I have found Lawrence Sutin's biography of PKD, Divine Invasions: A Life of Philip K Dick, to be an indispensable resource. On Willis (Bill) Howard's website, Alphane.com (which also includes some info on PJ Harvey who is awesome) there is a cool interview with Sutin. It seems like Sutin is responding to the kinds of questions he got asked while working on the biography (Was Philip K Dick crazy? Was he? WAS HE?). Sutin's nuanced view of Dick's life and work is reflected in his responses.
So was PKD crazy?:
"This was the second most frequent question I was asked during my labors. (The most frequent was "Who is Philip K. Dick?") A good number of the people who asked it (including two psychiatrists of my acquaintance) were smiling in a faintly nasty way, waiting for me to give them the inside poop on just how crazy he was. It was as if they were yearning to hear me say "Yes!" so that they could safely dismiss the strange novels and stories that had somehow, despite themselves, gotten stuck in their heads.
To these people I wanted to say (but never did): "The word 'crazy' could be applied with precisely the same justice to Philip K. Dick as the word 'mediocre' could be applied to yourself."
Was Phil crazy? Some people who knew him think that, at times, he behaved as if he was. Others who knew him deny the label vehemently and even attempt to prove that it just can't be so (though we cannot prove ourselves sane or insane, much less anyone else). Psychiatrists and therapists who dealt with Phil over the course of his life reached no consensus on the issue. Phil himself sometimes feared that he was crazy, but as Anne Dick has shrewdly observed, Phil could be hypochondriacal about his mental state. At other times, he would vehemently defend his own sanity and resent the doubts that showed themselves in others. Then too, he often speculated in the Exegesis that in 2-3-74 he'd been granted (from Who? What?) a release, as if by grace, from the phobias and "psychosis" that had previously plagued him.

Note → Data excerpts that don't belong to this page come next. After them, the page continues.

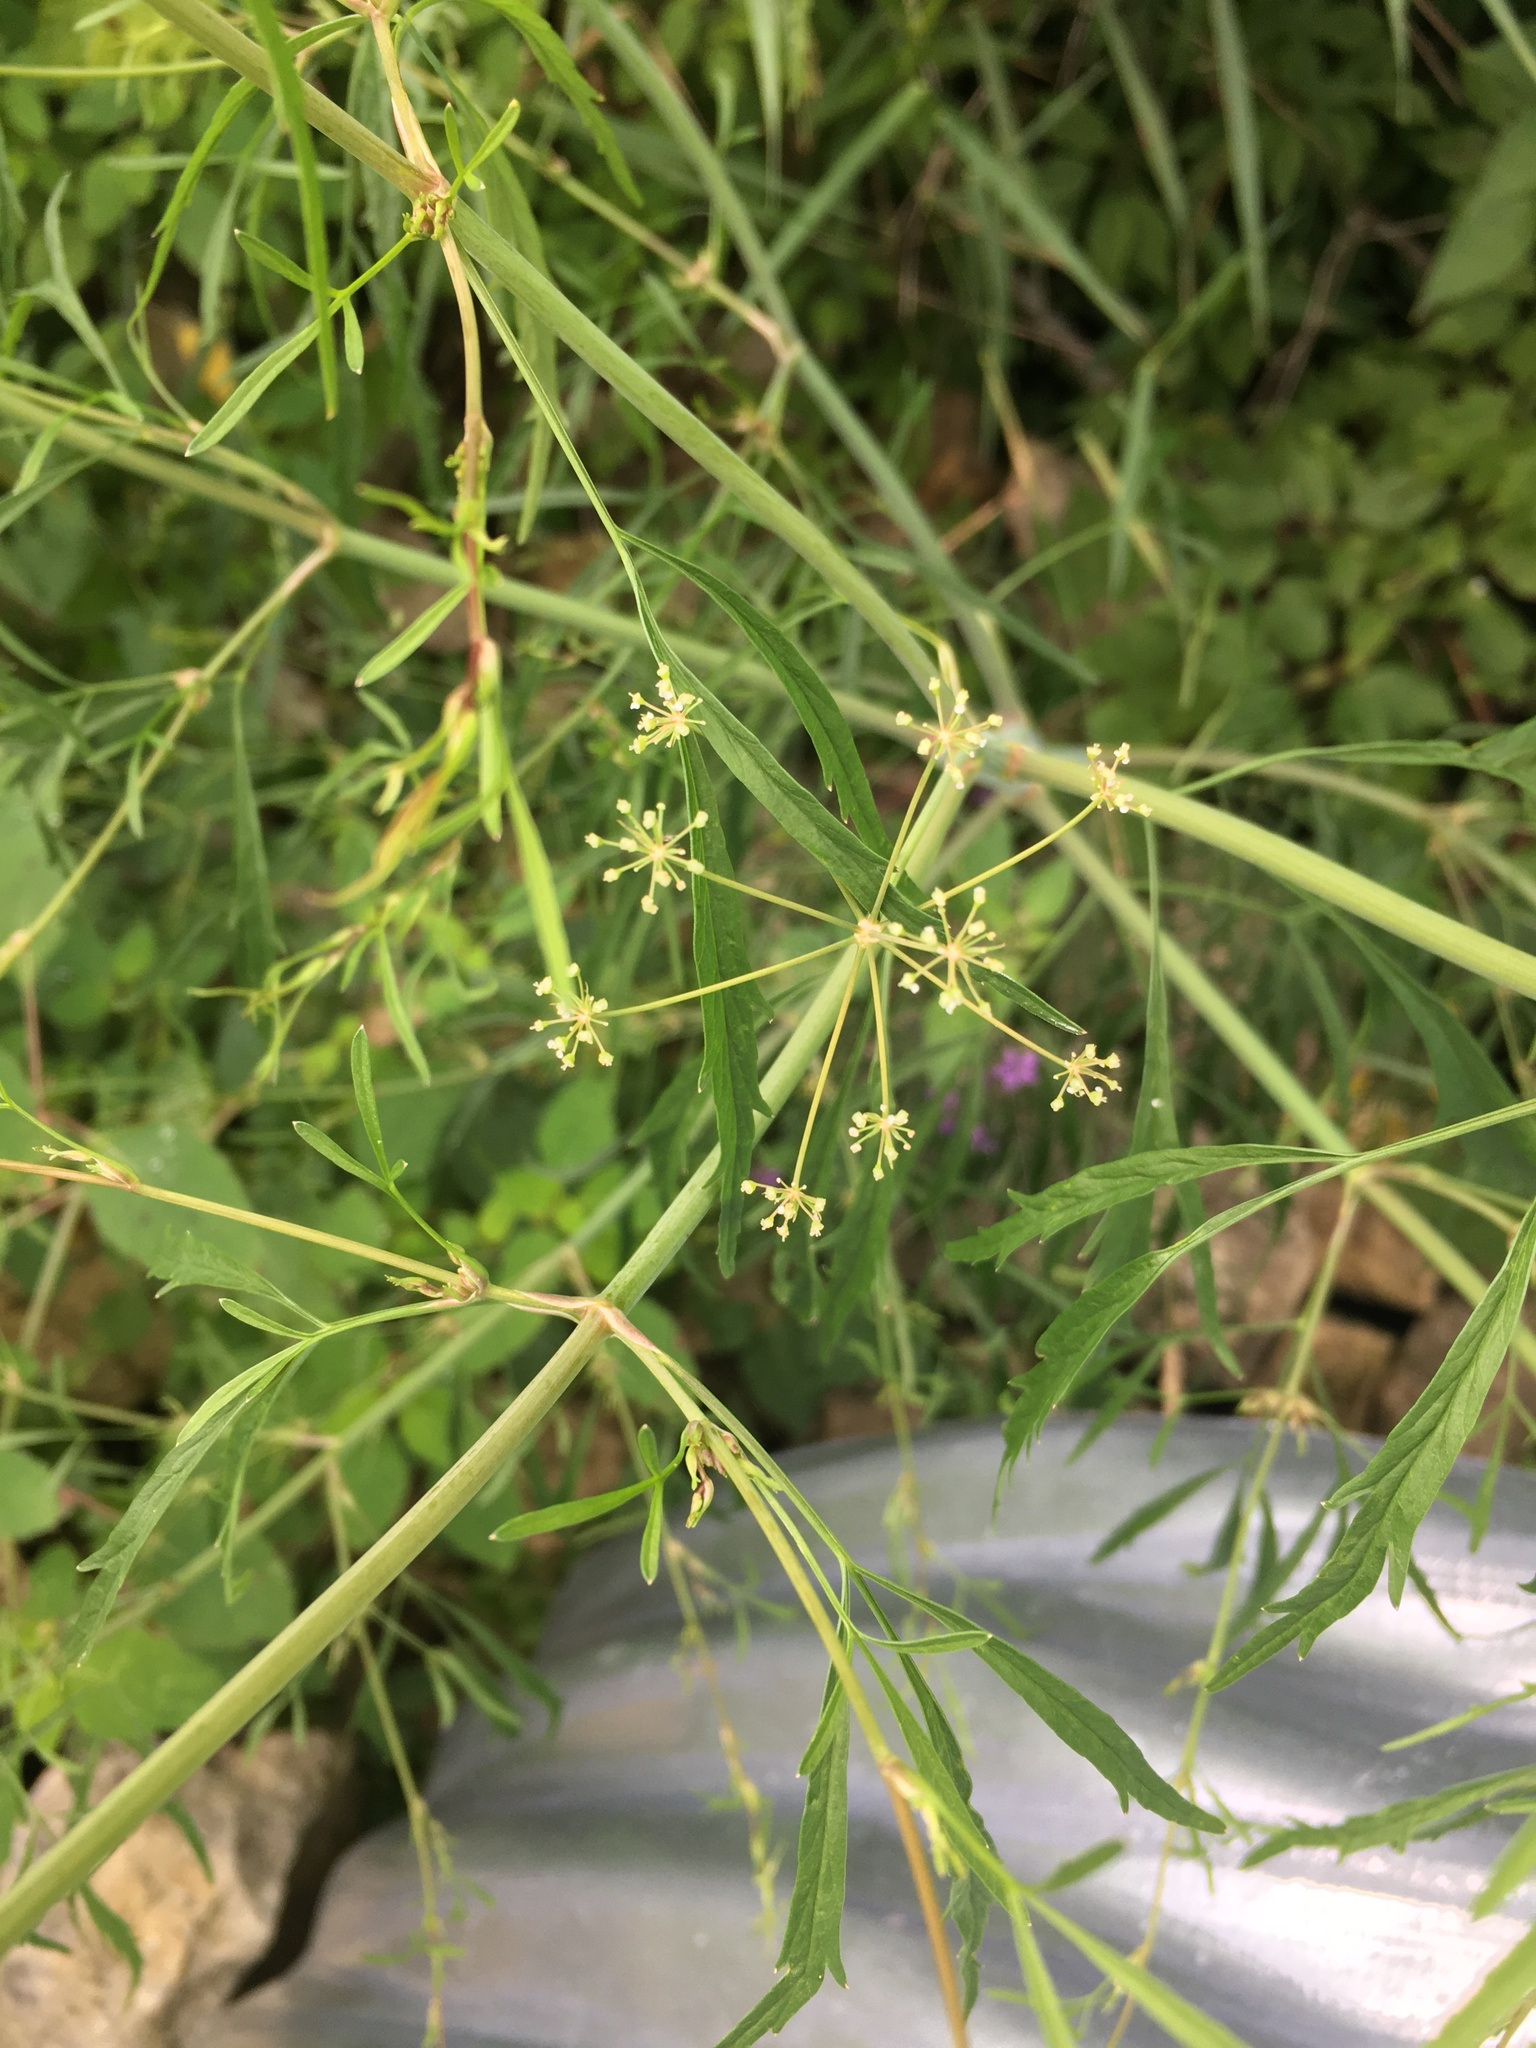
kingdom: Plantae
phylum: Tracheophyta
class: Magnoliopsida
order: Apiales
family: Apiaceae
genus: Cicuta
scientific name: Cicuta bulbifera
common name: Bulb-bearing water-hemlock
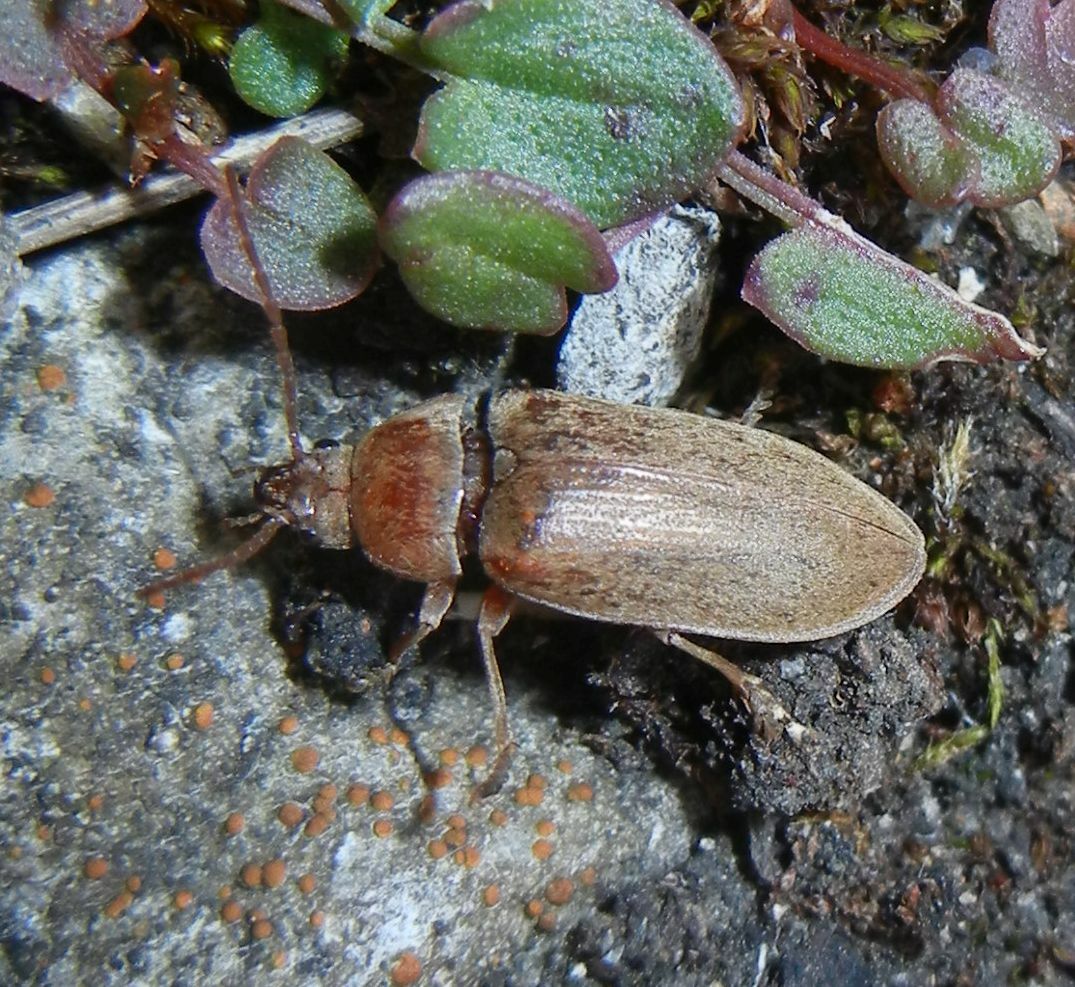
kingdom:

My own view is that the question of Phil's being crazy or not is a goddamn waste of time. Phil surely did live a strange and intense life. There were periods during which - due to lingering childhood traumas, amphetamine abuse, situational anguish, and the sheer lingering imperfection of the human condition, to name just a few potential contributing factors - he caused intense pain to himself and others. But Phil was also a dedicated professional who made a living writing books that he believed in, books that will endure. He loved a good many people - friends, wives, lovers - and was loved in return. If you slap a label of "crazy" on all this, what do you get in return? Certainly not a richer understanding of Phil's writings, or of his life, or of your own. The same holds true for the label of "temporal lobe epilepsy," which does not bear the same stigma as "schizophrenia" (though there is no good reason why there should be a difference in stigmatization between these two involuntary illnesses), but is equally futile - and ultimately unverifiable - as an encompassing explanation of Phil's life and work.
Either the books speak to you, or they don't. If they do, you had best pay attention to what they are saying - and put aside the reductive diagnostic labels (which so often change from decade to decade, according to zeitgeist fashions). The same holds true for the life, at least as I wrote it."
Read the rest of the interview here.
Damn straight, and don't forget Sutin also edited the Shifting Realities book of Dick's philosophical writing. We are in his debt.
A Dick-Head's up: I have begun reading 3 Stigmata and intend to write a post on the squib which introduces the novel tonight and hopefully Chapter One Monday or Tuesday.